E o ano acabou
Originalmente publicado no jornal O Estado de S.Paulo.
por Antonio Penteado Mendonça
Na longa história dos calendários, poucos anos, pelo menos nas últimas décadas, foi tão complexo quanto 2020. Com impacto global, o ano começou quente e acabou fervendo. As coisas, de março em diante, ganharam velocidade e as notícias ruins se sucederam rapidamente, com mais de um milhão e seiscentos mil mortos ao redor do planeta, vítimas da pandemia do coronavírus.
Para quem pensa que o pesadelo acabou porque as vacinas foram desenvolvidas em tempo recorde de menos de um ano, a má notícia é que entre desenvolver e aprovar uma vacina e imunizar a população vai um espaço imenso. As questões de logística se impõem ditatorialmente, limitando a capacidade de ação dos governos, por mais que eles queriam correr e imunizar seu povo antes do vizinho.
Transporte, armazenamento, equipes de suporte, seringas, desinfetante, algodão, material de limpeza, etc. são peças tão importantes quanto as vacinas. Sem eles não é possível a aplicação do imunizante e, mesmo que estejam no lugar certo, na hora certa, imunizar milhões de pessoas leva tempo porque tem uma capacidade diária máxima que não é possível ser ultrapassada.
Como se não bastasse, a capacidade de fabricação e entrega das vacinas não é infinita, nem imediata. É necessário tempo para os laboratórios produzirem os bilhões de doses necessários para imunizar a população global. Além disso – quem pode mais chora menos -, os laboratórios que estão produzindo as vacinas estão em países que querem desesperadamente a vacina. Será que alguém, em sã consciência, acha que as entregas serão democraticamente feitas, de forma proporcional ao tamanho das diferentes populações dos diferentes países? Ou levarão em conta valores como pátria e poder econômico?
No caso brasileiro, o desinteresse do Governo Federal no combate à pandemia agravou ainda mais o quadro. Em primeiro lugar, pela falta de coordenação do Ministério da Saúde, que desorganizou o atendimento. Em segundo, pela demora em comprar vacinas. Em terceiro, pela falta de visão política, que ameaça as ações de combate eficiente à pandemia. E, em quarto, porque a única ação séria, adotada pelo Estado de São Paulo, ainda corre o risco de ser torpedeada pelo ciúme federal.
É complicado, mas nós não temos condições de vacinar a população em quantidades significativas, antes do segundo semestre.

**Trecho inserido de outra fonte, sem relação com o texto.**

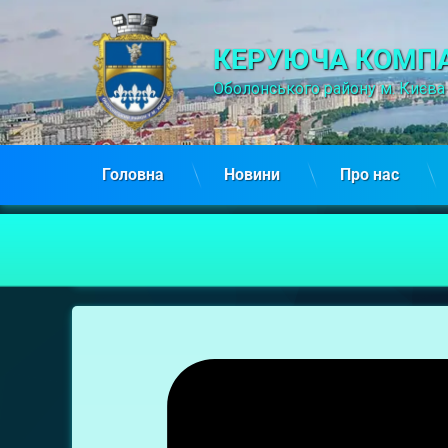
КЕРУЮЧА КОМПА
Оболонського району м. Києва
Головна
Новини
Про нас
Мукачівська,
14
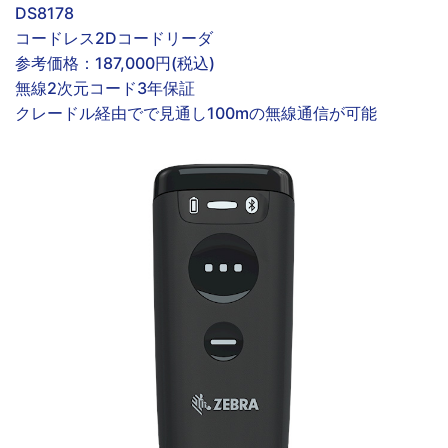
DS8178
コードレス2Dコードリーダ
参考価格：
187,000円(税込)
無線
2次元コード
3年保証
クレードル経由でで見通し100mの無線通信が可能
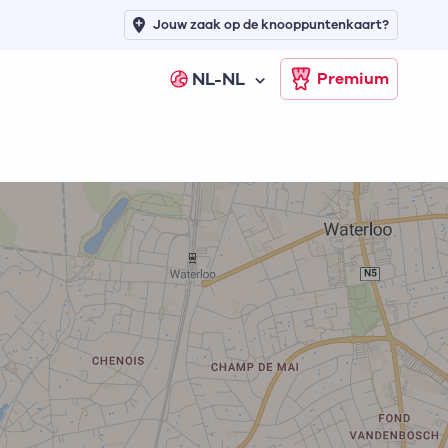
Jouw zaak op de knooppuntenkaart?
NL-NL
Premium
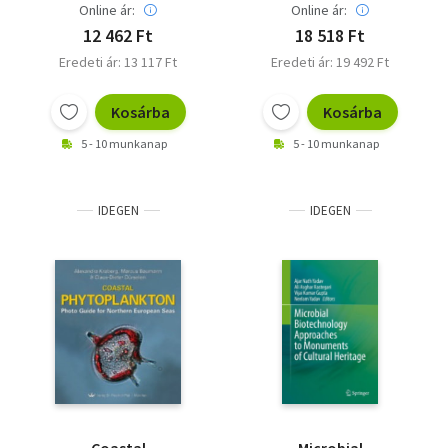
exopolysaccharide
Online ár:
Online ár:
production
12 462 Ft
18 518 Ft
Eredeti ár: 13 117 Ft
Eredeti ár: 19 492 Ft
Kosárba
Kosárba
5 - 10 munkanap
5 - 10 munkanap
IDEGEN
IDEGEN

Não é questão de querer ou não querer, é que não tem vacina para os duzentos milhões de brasileiros serem imunizados.
De outro lado, o Brasil, mais uma vez, mostra enorme capacidade de recuperação. A crise prevista no começo da pandemia, que derrubaria a economia ao redor de 10%, de verdade, deve ficar na metade disso.
O problema é que a inflação é uma ameaça concreta e tem base sólida para se estabelecer. As exportações retiraram produtos do mercado interno, a desvalorização do Real diante do Dólar cobra seu preço; a desorganização da economia faz faltarem insumos de todas as naturezas, comprometendo a capacidade da indústria; o desemprego está no mais alto nível da história brasileira; mais de cem milhões de brasileiros são vítimas da desigualdade social e vivem com algo próximo de um salário mínimo por mês.
Perto de cento e noventa mil brasileiros perderam a vida, vitimados pela Covid19, em 2020. E, ao longo de 2021, mais alguns milhares continuarão morrendo, até que a população seja efetivamente imunizada.
Apenas agora, ao que parece, está se criando uma coordenação séria em plano nacional. O governo fala, promete, mas o executar, o tirar do papel, que é bom, ainda não aconteceu. Estamos patinando, correndo o risco de nos tornarmos párias no concerto das nações.
Os problemas vão de meio ambiente a desenvolvimento sustentável, passando pela violência, saúde pública, educação, desigualdade social, corrupção e incompetência. Todos de difícil solução.
2021 será um ano mais do que desafiador. Os desafios são gigantescos, como nação e como sociedade. Mas, entre secos e molhados, tem tudo para ser melhor do que 2020. 2020 será o ano que não deixou saudades.